* WHAT NEEDS TO BE DONE
Write the line that contains "-30,6 +30,7 @@" and each one after it, word for word, ending with the final line of the data.

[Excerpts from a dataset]
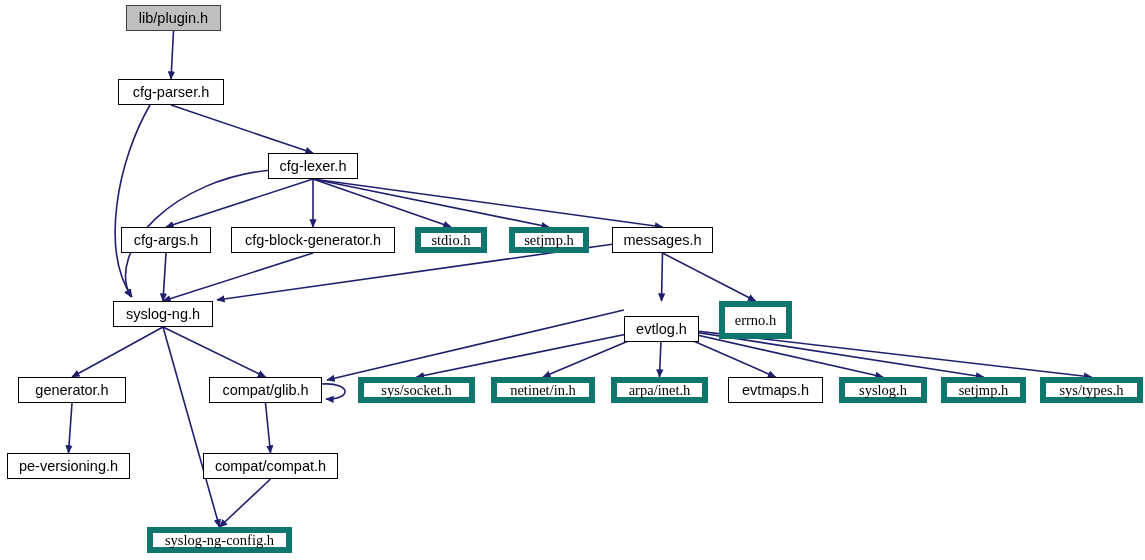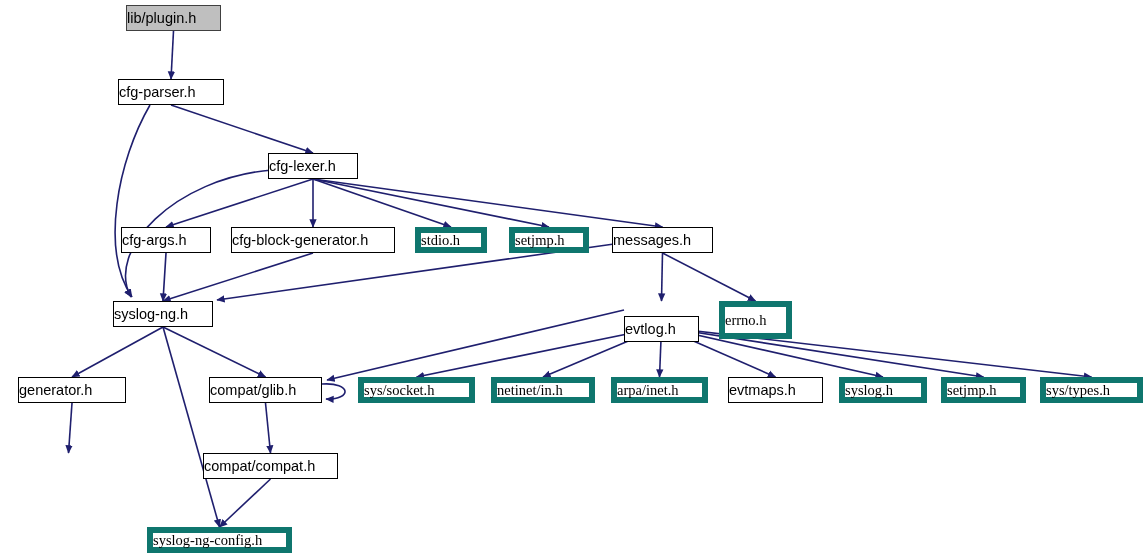--- a/index.html
+++ b/index.html
@@ -30,6 +30,7 @@
     box-sizing: border-box;
     display: flex;
     align-items: center;
+    justify-content: center;
     border: 1px solid #000000;
     background: #ffffff;
     color: #000000;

* ANSWER FOR THE TASK
@@ -30,6 +30,7 @@
     box-sizing: border-box;
     display: flex;
     align-items: center;
+    justify-content: center;
     border: 1px solid #000000;
     background: #ffffff;
     color: #000000;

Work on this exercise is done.